The San Diego Chargers punchline isn't even funny anymore. It's just sad.

Sunday in Oakland the Chargers built an eight-point second-half lead, lost it in a blink of an eye, battled back and had a chance to tie the game with a field goal with two minutes remaining. The snap slipped through the hands of rookie holder Drew Kaser. There was no game-tying attempt. The Chargers lost 34-31 in regulation, falling to 1-4 on the season.

The scene in the San Diego locker room sounded depressed.

"I don't know," defensive end Corey Liuget told The San Diego Union-Tribune's Kevin Acee of his mindset. "My mind is racing so hard right now. ... (Expletive). (Different expletive). We've got to (expletive) win. My heart hurts, my head hurts. I got all these aches and pains. If we'd have won, it wouldn't hurt."

Added receiver Travis Benjamin: "I came from Cleveland, so you know what that's like, losing at the end and turning the ball over and just dumbfounded like, 'How could it happen?' ... It gets frustrating. We feel like we can win, then the unbelievable happens for four or five weeks straight."
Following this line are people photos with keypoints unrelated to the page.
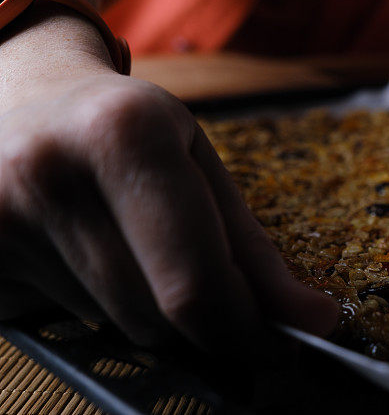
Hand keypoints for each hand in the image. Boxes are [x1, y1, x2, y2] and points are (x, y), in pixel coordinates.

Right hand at [0, 67, 338, 349]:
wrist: (30, 96)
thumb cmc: (130, 128)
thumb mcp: (201, 162)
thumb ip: (253, 248)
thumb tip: (307, 319)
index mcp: (123, 135)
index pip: (193, 282)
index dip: (247, 330)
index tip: (283, 344)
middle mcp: (49, 174)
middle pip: (155, 314)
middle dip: (205, 319)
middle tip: (220, 291)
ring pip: (116, 325)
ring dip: (152, 310)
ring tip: (140, 247)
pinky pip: (68, 322)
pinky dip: (103, 306)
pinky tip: (94, 254)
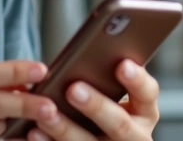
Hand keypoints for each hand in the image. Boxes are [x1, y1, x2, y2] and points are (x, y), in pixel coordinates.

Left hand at [26, 60, 158, 140]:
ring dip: (65, 128)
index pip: (148, 93)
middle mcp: (135, 135)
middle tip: (73, 89)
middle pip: (120, 124)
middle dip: (96, 106)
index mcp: (144, 111)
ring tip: (45, 112)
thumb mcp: (113, 93)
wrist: (100, 137)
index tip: (122, 64)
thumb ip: (105, 76)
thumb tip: (87, 50)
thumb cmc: (103, 106)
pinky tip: (34, 132)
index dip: (136, 80)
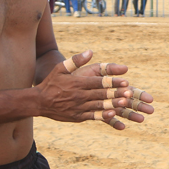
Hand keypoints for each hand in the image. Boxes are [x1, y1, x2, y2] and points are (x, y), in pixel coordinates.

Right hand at [36, 51, 153, 126]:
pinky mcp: (78, 116)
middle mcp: (79, 95)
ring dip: (113, 105)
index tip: (125, 81)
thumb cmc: (51, 83)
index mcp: (77, 83)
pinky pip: (93, 116)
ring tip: (125, 103)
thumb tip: (90, 51)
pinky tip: (113, 114)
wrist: (39, 102)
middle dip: (116, 94)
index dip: (112, 82)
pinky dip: (103, 115)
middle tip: (130, 93)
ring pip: (99, 106)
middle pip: (101, 94)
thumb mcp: (61, 68)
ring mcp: (78, 107)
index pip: (98, 82)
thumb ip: (76, 60)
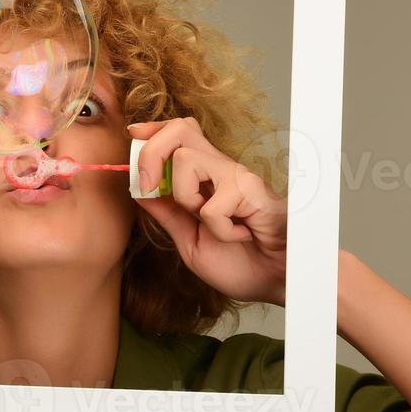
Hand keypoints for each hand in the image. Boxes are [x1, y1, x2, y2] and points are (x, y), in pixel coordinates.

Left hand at [127, 118, 286, 305]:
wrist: (277, 282)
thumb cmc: (241, 264)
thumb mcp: (191, 241)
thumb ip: (168, 215)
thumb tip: (139, 190)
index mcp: (204, 179)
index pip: (178, 135)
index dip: (153, 131)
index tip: (133, 136)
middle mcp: (220, 170)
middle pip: (180, 129)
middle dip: (152, 152)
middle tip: (148, 185)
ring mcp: (236, 177)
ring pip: (187, 159)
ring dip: (185, 198)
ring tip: (209, 223)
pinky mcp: (251, 191)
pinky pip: (212, 205)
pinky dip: (219, 230)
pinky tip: (241, 236)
The Chargers have lost four games by a combined 14 points. They've held second-half leads in each loss. Sunday's falter to the Raiders marked the Chargers' 10th straight defeat to AFC West opponents.
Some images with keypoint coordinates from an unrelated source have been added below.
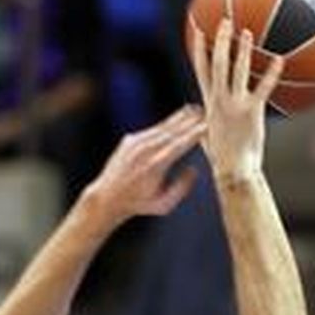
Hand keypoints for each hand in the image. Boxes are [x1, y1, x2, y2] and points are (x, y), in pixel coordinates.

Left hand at [80, 106, 205, 228]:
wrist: (107, 196)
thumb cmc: (138, 204)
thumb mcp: (164, 205)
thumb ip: (181, 188)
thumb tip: (193, 170)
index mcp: (155, 166)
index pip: (180, 144)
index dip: (194, 133)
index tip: (207, 126)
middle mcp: (145, 151)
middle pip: (173, 131)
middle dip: (190, 121)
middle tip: (206, 112)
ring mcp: (136, 143)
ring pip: (163, 127)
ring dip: (180, 117)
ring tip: (194, 109)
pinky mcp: (130, 139)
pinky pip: (153, 129)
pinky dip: (166, 124)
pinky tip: (177, 119)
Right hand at [189, 21, 284, 182]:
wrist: (233, 170)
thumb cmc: (223, 156)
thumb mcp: (207, 133)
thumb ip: (205, 119)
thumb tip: (200, 115)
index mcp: (208, 101)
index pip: (200, 69)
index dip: (199, 49)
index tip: (199, 30)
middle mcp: (218, 99)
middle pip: (216, 63)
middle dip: (219, 40)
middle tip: (225, 21)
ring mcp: (234, 104)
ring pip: (237, 70)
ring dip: (242, 49)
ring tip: (248, 32)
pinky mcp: (252, 111)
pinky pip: (263, 87)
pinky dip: (272, 73)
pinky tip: (280, 59)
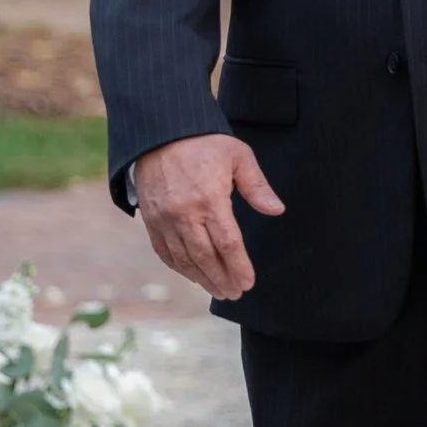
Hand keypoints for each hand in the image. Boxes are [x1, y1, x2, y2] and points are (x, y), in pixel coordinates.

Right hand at [132, 134, 284, 300]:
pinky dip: (180, 267)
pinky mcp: (150, 219)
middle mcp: (184, 213)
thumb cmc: (204, 142)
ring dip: (202, 279)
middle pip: (205, 257)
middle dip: (222, 279)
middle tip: (235, 294)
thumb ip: (257, 187)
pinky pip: (164, 251)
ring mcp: (163, 219)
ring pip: (184, 259)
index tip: (248, 283)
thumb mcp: (238, 156)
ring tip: (218, 290)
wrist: (160, 132)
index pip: (228, 243)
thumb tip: (277, 210)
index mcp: (209, 199)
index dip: (239, 267)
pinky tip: (193, 275)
"Just when you think you've seen it all," an exasperated McCoy said, "something like that happens."

Philip Rivers seems at his wit's end over watching his prime years wasted.

"If I didn't have my faith or my family, I don't know how people do it," he said. "I would literally be a lunatic. I know I get crazy some, but I would be out of my mind. Because I was having these thoughts of coming in here and screaming and hollering and saying things I don't say."

Then Rivers spun positive, because what else can a competitor do when fate seems designed against his team?

"Maybe we're going to go on an unbelievable run, who knows?" Rivers queried. "Maybe we're getting all these out of the way, so we can, you know, what, win 10 in a row?"